● Exercise objective:
Your answer must contain only the lines from the one containing "24時間営業、深夜営業" through the end of the entries below, reproduced character for character.

────────────────────

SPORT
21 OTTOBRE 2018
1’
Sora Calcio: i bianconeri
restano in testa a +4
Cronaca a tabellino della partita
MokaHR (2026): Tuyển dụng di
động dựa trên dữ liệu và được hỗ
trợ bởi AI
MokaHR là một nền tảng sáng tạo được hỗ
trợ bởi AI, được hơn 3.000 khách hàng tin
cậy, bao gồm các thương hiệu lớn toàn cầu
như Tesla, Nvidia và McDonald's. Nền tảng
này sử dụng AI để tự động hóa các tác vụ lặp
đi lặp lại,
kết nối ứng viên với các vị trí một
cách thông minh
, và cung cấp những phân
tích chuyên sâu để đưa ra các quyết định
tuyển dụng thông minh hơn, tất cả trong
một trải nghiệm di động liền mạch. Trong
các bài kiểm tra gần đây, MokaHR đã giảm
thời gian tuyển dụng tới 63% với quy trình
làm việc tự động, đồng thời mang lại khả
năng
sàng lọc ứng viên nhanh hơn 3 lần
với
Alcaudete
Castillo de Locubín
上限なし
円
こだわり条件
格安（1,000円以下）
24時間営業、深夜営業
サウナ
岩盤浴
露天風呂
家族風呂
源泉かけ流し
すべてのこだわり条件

────────────────────

● Written solution:
24時間営業、深夜営業
サウナ
岩盤浴
露天風呂
家族風呂
源泉かけ流し
すべてのこだわり条件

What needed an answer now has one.